I went to my coat hanging by the door and grabbed my phone out of the pocket. If it was all of our pies, and they were made on two different days…
My phone screen was buried in notifications. I wasn’t very careful about giving out my number. Not when I had to make so many deliveries. It was just easier. Now there were text messages and missed calls. Voice mails. I barely had to scan them to see they were all the same. Some anger, some horror, some wondering if I was okay or the victim of a practical joke.
I felt the blood drain from my face, and Jude caught me under the arms before my knees had a chance to buckle, guiding me on wobbly legs back to my chair at the table.
“Lena.” He crouched in front of me. “What is it?”
Somewhere I found the strength to swallow and look him in the eye—I doubted I could do the same to anyone else right now. “It’s not just our pies,” I whispered. “It’s all of them.”
You could hear a pin drop in the room. Everyone was shocked by the declaration.
First the cookies, and now this? Obviously, there was no way to contain this. Everything was already out and wrecked. How many Thanksgivings had I ruined? It didn’t matter if Jude and Evie were right. Sure, the idea of Thanksgiving wouldn’t be ruined without pie or dessert, but people’s expectations would be.
What they thought of me, too, would be changed.
If this kept happening, I needed to check my suppliers. Maybe shut down the bakery and tear the kitchen apart. The ventilation. Anything and everything something could touch or be put inside of that might have an impact on the outcome.
Jude still crouched in front of me, his big hands over my knees. There was nothing harsh in his gaze. Only sadness for me and comfort. I blinked back the emotion threatening to overwhelm me. “What am I going to do?”
“Here.” Evie put a big bowl of ice cream down in front of me. A mixture of vanilla, chocolate, and doused in chocolate sauce and a maraschino cherry. “Eat that. No one was ever hurt by a bowl of ice cream. The rest of you, the ice cream bar is open. Get your asses up and make some sundaes.”
It was a spell that unlocked everyone, and they moved. Soon, there was conversation and laughter as Liam and Noah shoved each other to get to the sprinkles, and Grant put some chocolate sauce on his finger, dabbed it on Cori’s nose, and kissed it away.
But every time one of them looked in my direction, I made sure not to meet their eyes. If I did, I was afraid I would fall apart. This was everything I hadn’t wanted. I was the one who made things better and not worse. And I’d ruined everything.

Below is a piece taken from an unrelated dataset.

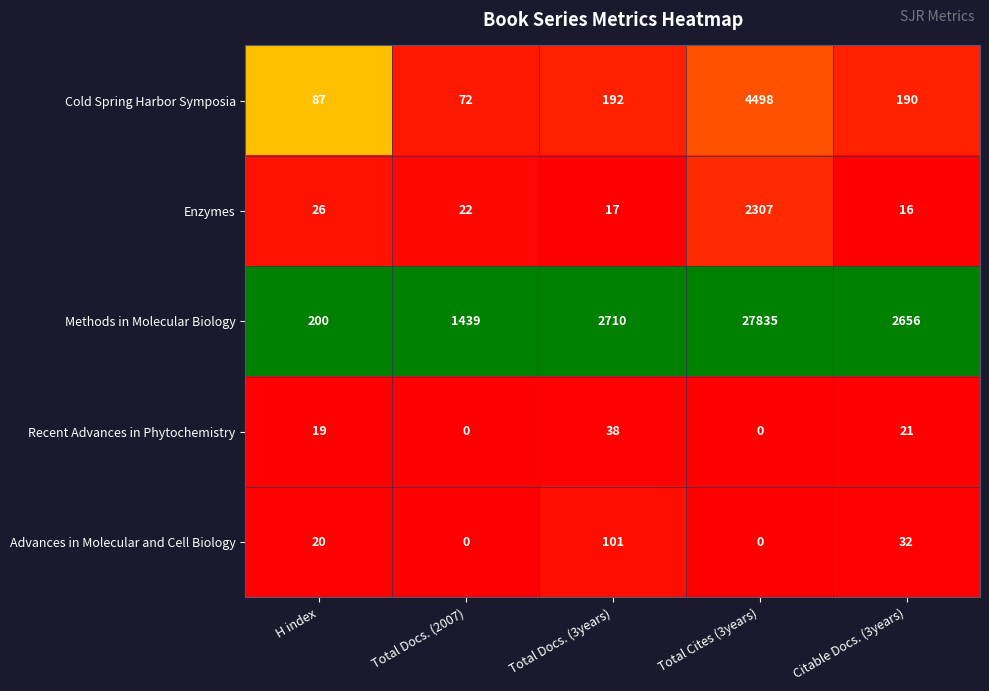

What is the difference between the maximum and minimum values in the Advances in Molecular and Cell Biology series?

101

I could see the way it would all crumble. First, my reputation, which I was sure was already hanging by a thread. Then the business. I couldn’t keep it open if they thought they were going to get a rancid baked good every time they purchased something from me. Or something that would crumble to bits before they even had a chance to eat it.

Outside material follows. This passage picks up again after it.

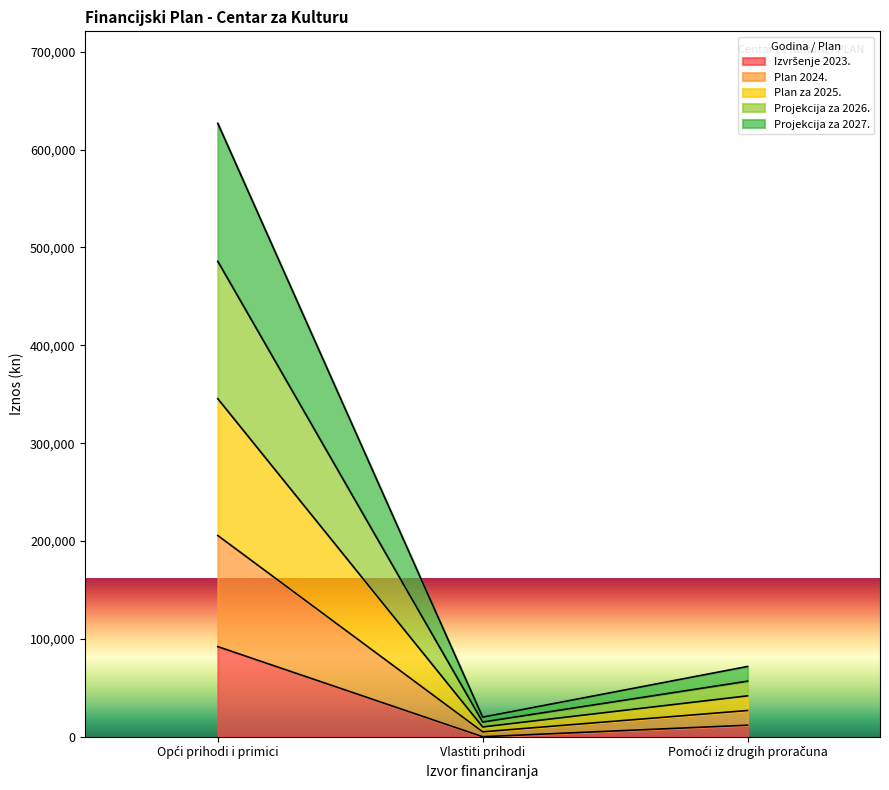

At which label is Izvršenje 2023. closest to 46027?

Pomoći iz drugih proračuna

Then I would have to do something else. Move to a different state and become a nun. That might be a little dramatic, but I wasn’t crossing it off the list of options yet.
“Do you want to go?” Jude asked.
I shook my head. The mood was already tenuous, and I didn’t want to make the cloud of failure worse by abandoning my friends. “No, not yet. I can’t do that to them.”

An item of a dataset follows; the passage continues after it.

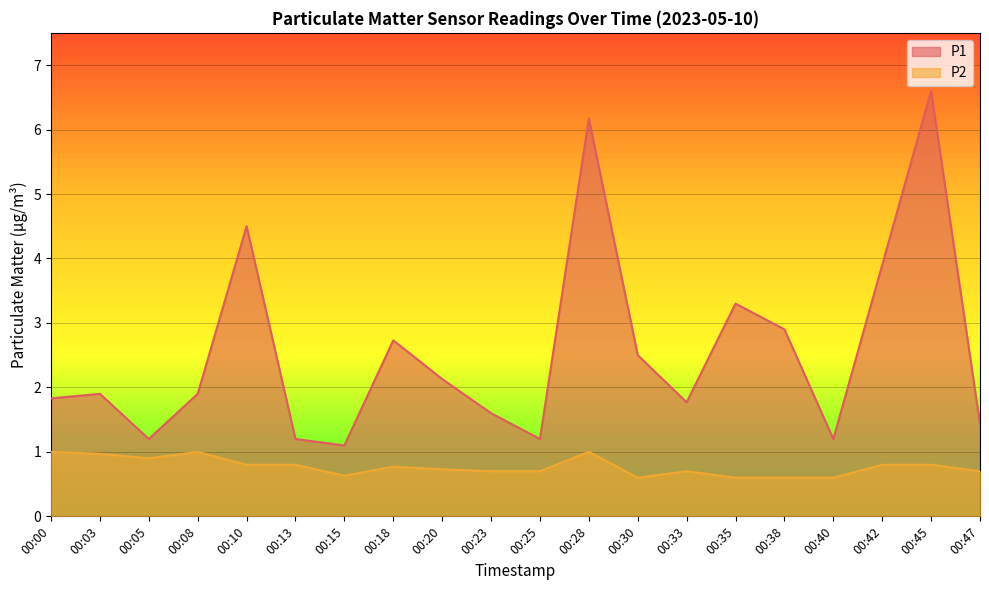

Where is the first local maximum for P2?

00:08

Jude’s mouth tightened. We’d never gone back and talked about my nightmares, but I was sure this was on the list of things we would eventually get to. I just hoped it wouldn’t be tonight. I wasn’t sure I could handle it now.
“Will you share your ice cream?” he asked, allowing a small smile.
The bowl Evelyn had put in front of me had enough for about three people. “Yeah.”
“Come on.” He tugged me up out of the chair and grabbed the bowl, settling us together in front of the fire. I was mostly in his lap, and if nothing had happened, maybe I would have thought it was too much, too soon for everyone to see us tangled up like this. But right now, Jude’s touch was the only thing keeping me from freaking out entirely.
My phone kept buzzing in my hand.
“Evie?” Jude called her over.
“Yeah?”
He took the phone from my hand, and I didn’t fight him. I wasn’t reading the messages anyway.
“Can you put this with Lena’s things, please?”
She caught a look at the screen and the literal phone book of notifications. “Yeah.”
We ate the ice cream together, sharing a spoon. The sugar helped, but then again, sugar always helped. That was the point of the fucking pies.